Given entries:
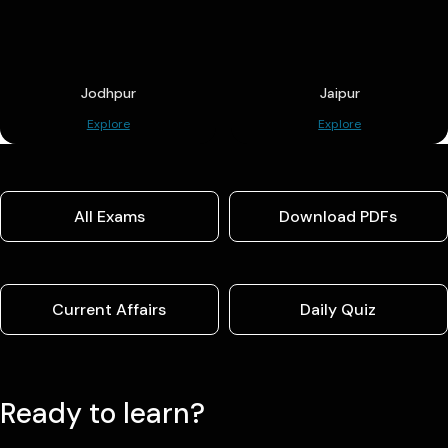
Jodhpur
Jaipur
Explore
Explore
All Exams
Download PDFs
Current Affairs
Daily Quiz
Ready to learn?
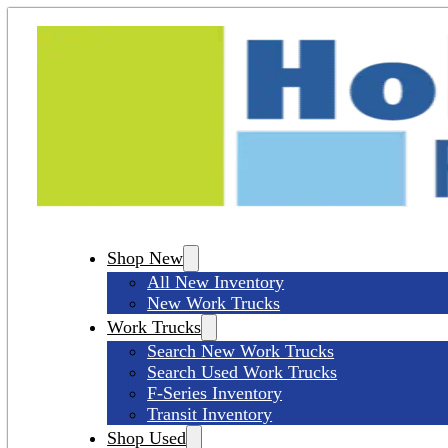
Shop New
All New Inventory
New Work Trucks
Work Trucks
Search New Work Trucks
Search Used Work Trucks
F-Series Inventory
Transit Inventory
Shop Used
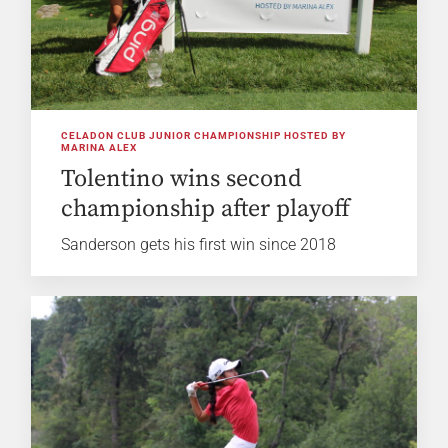
CELADON CLUB JUNIOR CHAMPIONSHIP HOSTED BY
MARINA ALEX
Tolentino wins second
championship after playoff
Sanderson gets his first win since 2018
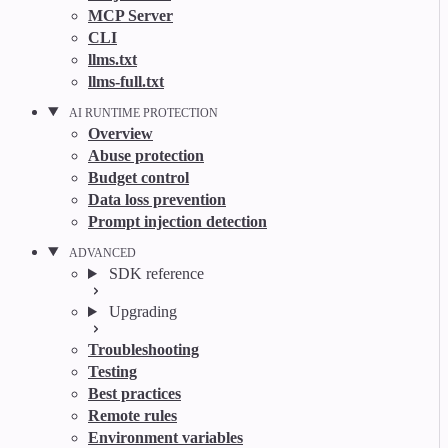
MCP Server
CLI
llms.txt
llms-full.txt
AI RUNTIME PROTECTION
Overview
Abuse protection
Budget control
Data loss prevention
Prompt injection detection
ADVANCED
SDK reference
Upgrading
Troubleshooting
Testing
Best practices
Remote rules
Environment variables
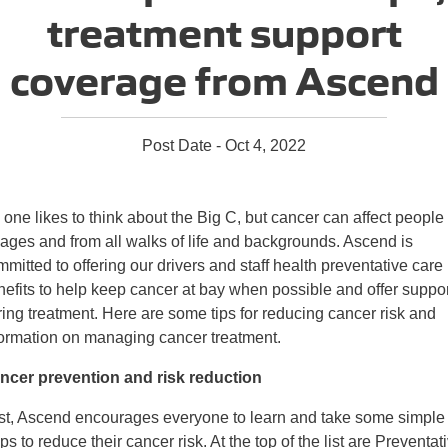
treatment support
coverage from Ascend
Post Date - Oct 4, 2022
one likes to think about the Big C, but cancer can affect people 
 ages and from all walks of life and backgrounds. Ascend is
mitted to offering our drivers and staff health preventative care
nefits to help keep cancer at bay when possible and offer suppor
ring treatment. Here are some tips for reducing cancer risk and
formation on managing cancer treatment.
ncer prevention and risk reduction
rst, Ascend encourages everyone to learn and take some simple
ps to reduce their cancer risk. At the top of the list are Preventat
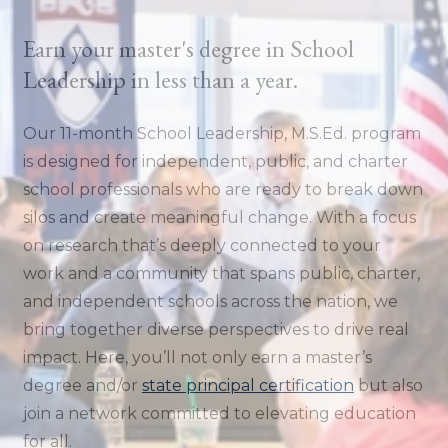
Earn your master's degree in School
Leadership in less than a year.
Our 11-month School Leadership, M.S.Ed. program
is designed for independent, public, and charter
school professionals who are ready to break down
silos and create meaningful change. With a focus
on research that’s deeply connected to your
work and a community that spans public, charter,
and independent schools across the nation, we
bring together diverse perspectives to drive real
impact. Here, you’ll not only earn a master’s
degree and/or
state principal certification
but also
join a network committed to elevating education
for all.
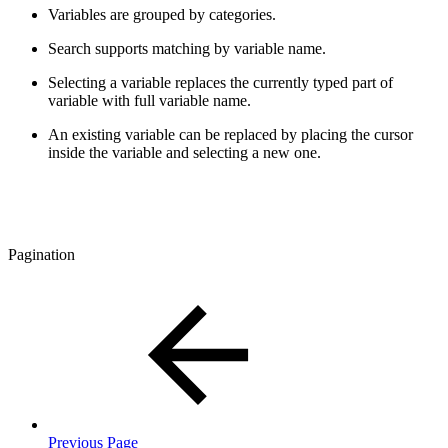
Variables are grouped by categories.
Search supports matching by variable name.
Selecting a variable replaces the currently typed part of
variable with full variable name.
An existing variable can be replaced by placing the cursor
inside the variable and selecting a new one.
Pagination
Previous Page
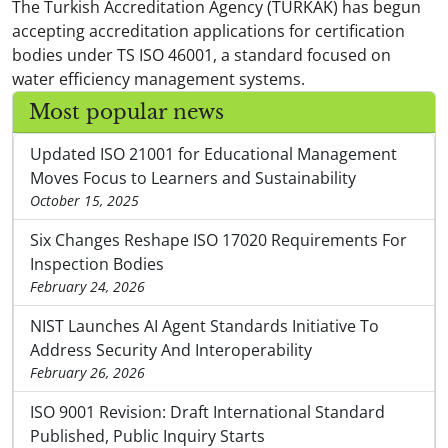
The Turkish Accreditation Agency (TURKAK) has begun
accepting accreditation applications for certification
bodies under TS ISO 46001, a standard focused on
water efficiency management systems.
Most popular news
Updated ISO 21001 for Educational Management
Moves Focus to Learners and Sustainability
October 15, 2025
Six Changes Reshape ISO 17020 Requirements For
Inspection Bodies
February 24, 2026
NIST Launches AI Agent Standards Initiative To
Address Security And Interoperability
February 26, 2026
ISO 9001 Revision: Draft International Standard
Published, Public Inquiry Starts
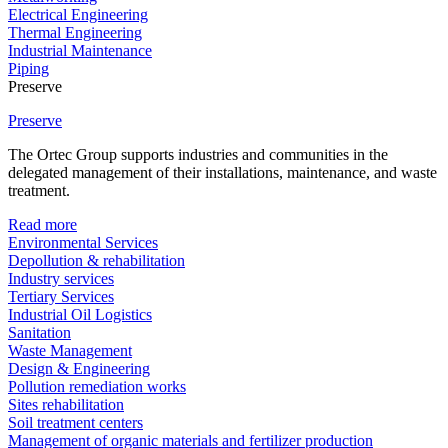
Electrical Engineering
Thermal Engineering
Industrial Maintenance
Piping
Preserve
Preserve
The Ortec Group supports industries and communities in the
delegated management of their installations, maintenance, and waste
treatment.
Read more
Environmental Services
Depollution & rehabilitation
Industry services
Tertiary Services
Industrial Oil Logistics
Sanitation
Waste Management
Design & Engineering
Pollution remediation works
Sites rehabilitation
Soil treatment centers
Management of organic materials and fertilizer production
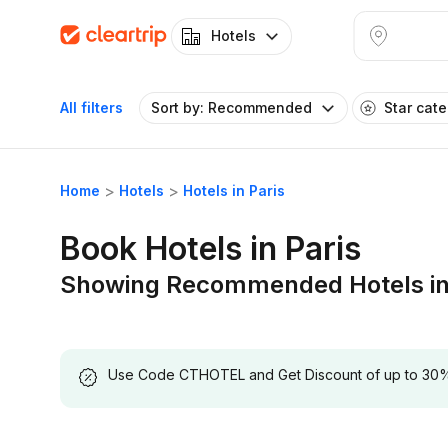
Hotels
All filters
Sort by: Recommended
Star cat
Home
Hotels
Hotels in Paris
Book Hotels in Paris
Showing Recommended Hotels in
Use Code CTHOTEL and Get Discount of up to 30% on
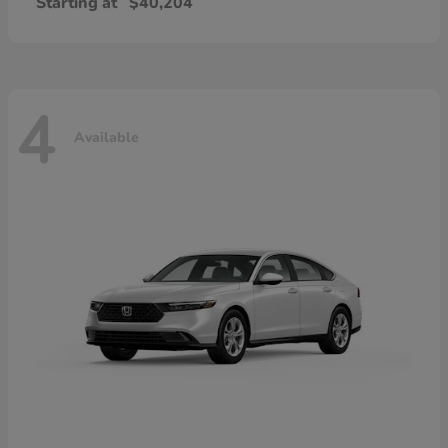
Starting at
$40,204
4
Available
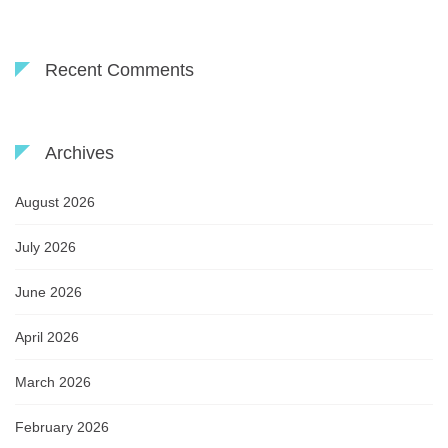
Recent Comments
Archives
August 2026
July 2026
June 2026
April 2026
March 2026
February 2026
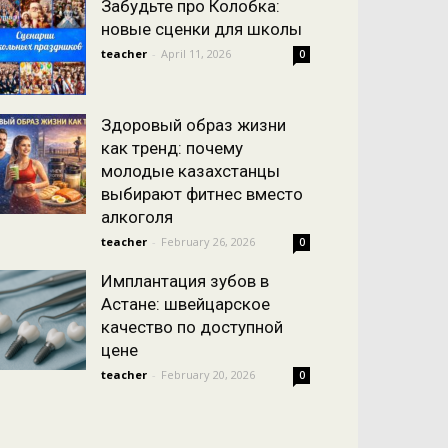
Забудьте про Колобка:
новые сценки для школы
teacher
-
April 11, 2026
0
Здоровый образ жизни
как тренд: почему
молодые казахстанцы
выбирают фитнес вместо
алкоголя
teacher
-
February 26, 2026
0
Имплантация зубов в
Астане: швейцарское
качество по доступной
цене
teacher
-
February 20, 2026
0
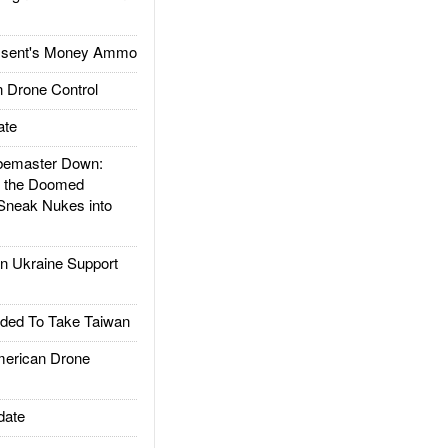
ssent's Money Ammo
 Drone Control
ate
emaster Down:
d the Doomed
Sneak Nukes into
 Ukraine Support
ded To Take Taiwan
rican Drone
date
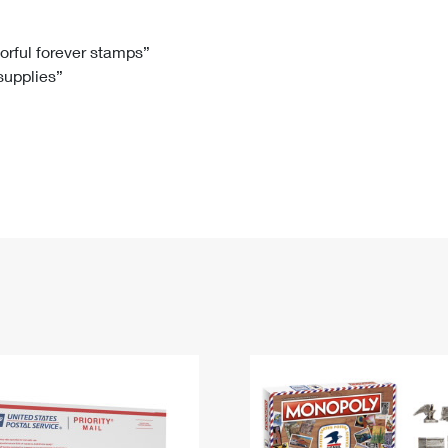
Tracking
Rent or Renew PO Box
Business Supplies
Renew a
Free Boxes
Click-N-Ship
Look Up
 Box
HS Codes
lorful forever stamps”
 supplies”
Transit Time Map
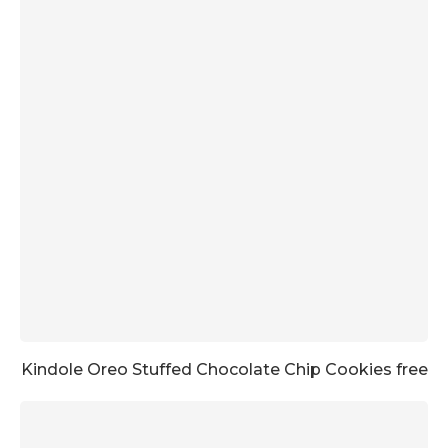
Kindole Oreo Stuffed Chocolate Chip Cookies free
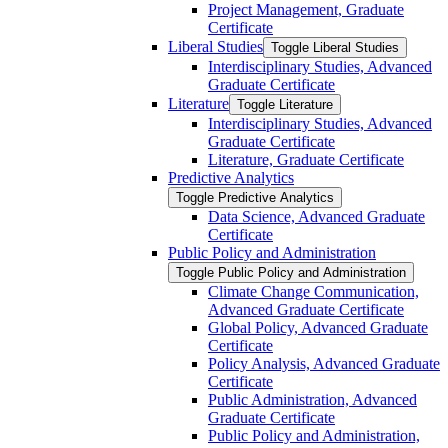
Project Management, Graduate
Certificate
Liberal Studies
Toggle Liberal Studies
Interdisciplinary Studies, Advanced
Graduate Certificate
Literature
Toggle Literature
Interdisciplinary Studies, Advanced
Graduate Certificate
Literature, Graduate Certificate
Predictive Analytics
Toggle Predictive Analytics
Data Science, Advanced Graduate
Certificate
Public Policy and Administration
Toggle Public Policy and Administration
Climate Change Communication,
Advanced Graduate Certificate
Global Policy, Advanced Graduate
Certificate
Policy Analysis, Advanced Graduate
Certificate
Public Administration, Advanced
Graduate Certificate
Public Policy and Administration,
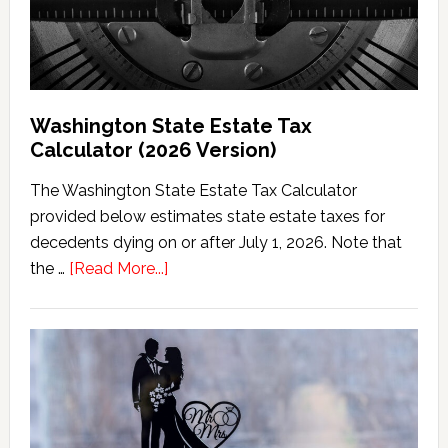
Washington State Estate Tax
Calculator (2026 Version)
The Washington State Estate Tax Calculator
provided below estimates state estate taxes for
decedents dying on or after July 1, 2026. Note that
about
the …
[Read More...]
Washington
State
Estate
Tax
Calculator
(2026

Work to complete: Transcribe the material as is, with images omitted.

Solved problem:
Jodhpur
Jaipur
Explore
Explore
All Exams
Download PDFs
Current Affairs
Daily Quiz
Ready to learn?
Shop New
All New Inventory
New Work Trucks
Work Trucks
Search New Work Trucks
Search Used Work Trucks
F-Series Inventory
Transit Inventory
Shop Used
CELADON CLUB JUNIOR CHAMPIONSHIP HOSTED BY
MARINA ALEX
Tolentino wins second
championship after playoff
Sanderson gets his first win since 2018
MCP Server
CLI
llms.txt
llms-full.txt
AI RUNTIME PROTECTION
Overview
Abuse protection
Budget control
Data loss prevention
Prompt injection detection
ADVANCED
SDK reference
Upgrading
Troubleshooting
Testing
Best practices
Remote rules
Environment variables
treatment support
coverage from Ascend
Post Date - Oct 4, 2022
one likes to think about the Big C, but cancer can affect people 
 ages and from all walks of life and backgrounds. Ascend is
mitted to offering our drivers and staff health preventative care
nefits to help keep cancer at bay when possible and offer suppor
ring treatment. Here are some tips for reducing cancer risk and
formation on managing cancer treatment.
ncer prevention and risk reduction
rst, Ascend encourages everyone to learn and take some simple
ps to reduce their cancer risk. At the top of the list are Preventat
Earn your master's degree in School
Leadership in less than a year.
Our 11-month School Leadership, M.S.Ed. program
is designed for independent, public, and charter
school professionals who are ready to break down
silos and create meaningful change. With a focus
on research that’s deeply connected to your
work and a community that spans public, charter,
and independent schools across the nation, we
bring together diverse perspectives to drive real
impact. Here, you’ll not only earn a master’s
degree and/or
state principal certification
but also
join a network committed to elevating education
for all.
Variables are grouped by categories.
Search supports matching by variable name.
Selecting a variable replaces the currently typed part of
variable with full variable name.
An existing variable can be replaced by placing the cursor
inside the variable and selecting a new one.
Pagination
Previous Page
The Turkish Accreditation Agency (TURKAK) has begun
accepting accreditation applications for certification
bodies under TS ISO 46001, a standard focused on
water efficiency management systems.
Most popular news
Updated ISO 21001 for Educational Management
Moves Focus to Learners and Sustainability
October 15, 2025
Six Changes Reshape ISO 17020 Requirements For
Inspection Bodies
February 24, 2026
NIST Launches AI Agent Standards Initiative To
Address Security And Interoperability
February 26, 2026
ISO 9001 Revision: Draft International Standard
Published, Public Inquiry Starts
Electrical Engineering
Thermal Engineering
Industrial Maintenance
Piping
Preserve
Preserve
The Ortec Group supports industries and communities in the
delegated management of their installations, maintenance, and waste
treatment.
Read more
Environmental Services
Depollution & rehabilitation
Industry services
Tertiary Services
Industrial Oil Logistics
Sanitation
Waste Management
Design & Engineering
Pollution remediation works
Sites rehabilitation
Soil treatment centers
Management of organic materials and fertilizer production
Hotels
All filters
Sort by: Recommended
Star cat
Home
Hotels
Hotels in Paris
Book Hotels in Paris
Showing Recommended Hotels in
Use Code CTHOTEL and Get Discount of up to 30% on
Starting at
$40,204
4
Available
Recent Comments
Archives
August 2026
July 2026
June 2026
April 2026
March 2026
February 2026
Забудьте про Колобка:
новые сценки для школы
teacher
-
April 11, 2026
0
Здоровый образ жизни
как тренд: почему
молодые казахстанцы
выбирают фитнес вместо
алкоголя
teacher
-
February 26, 2026
0
Имплантация зубов в
Астане: швейцарское
качество по доступной
цене
teacher
-
February 20, 2026
0
ssent's Money Ammo
 Drone Control
ate
emaster Down:
d the Doomed
Sneak Nukes into
 Ukraine Support
ded To Take Taiwan
rican Drone
date
Tracking
Rent or Renew PO Box
Business Supplies
Renew a
Free Boxes
Click-N-Ship
Look Up
 Box
HS Codes
lorful forever stamps”
 supplies”
Transit Time Map
Kindole Oreo Stuffed Chocolate Chip Cookies free
Project Management, Graduate
Certificate
Liberal Studies
Toggle Liberal Studies
Interdisciplinary Studies, Advanced
Graduate Certificate
Literature
Toggle Literature
Interdisciplinary Studies, Advanced
Graduate Certificate
Literature, Graduate Certificate
Predictive Analytics
Toggle Predictive Analytics
Data Science, Advanced Graduate
Certificate
Public Policy and Administration
Toggle Public Policy and Administration
Climate Change Communication,
Advanced Graduate Certificate
Global Policy, Advanced Graduate
Certificate
Policy Analysis, Advanced Graduate
Certificate
Public Administration, Advanced
Graduate Certificate
Public Policy and Administration,
Washington State Estate Tax
Calculator (2026 Version)
The Washington State Estate Tax Calculator
provided below estimates state estate taxes for
decedents dying on or after July 1, 2026. Note that
about
the …
[Read More...]
Washington
State
Estate
Tax
Calculator
(2026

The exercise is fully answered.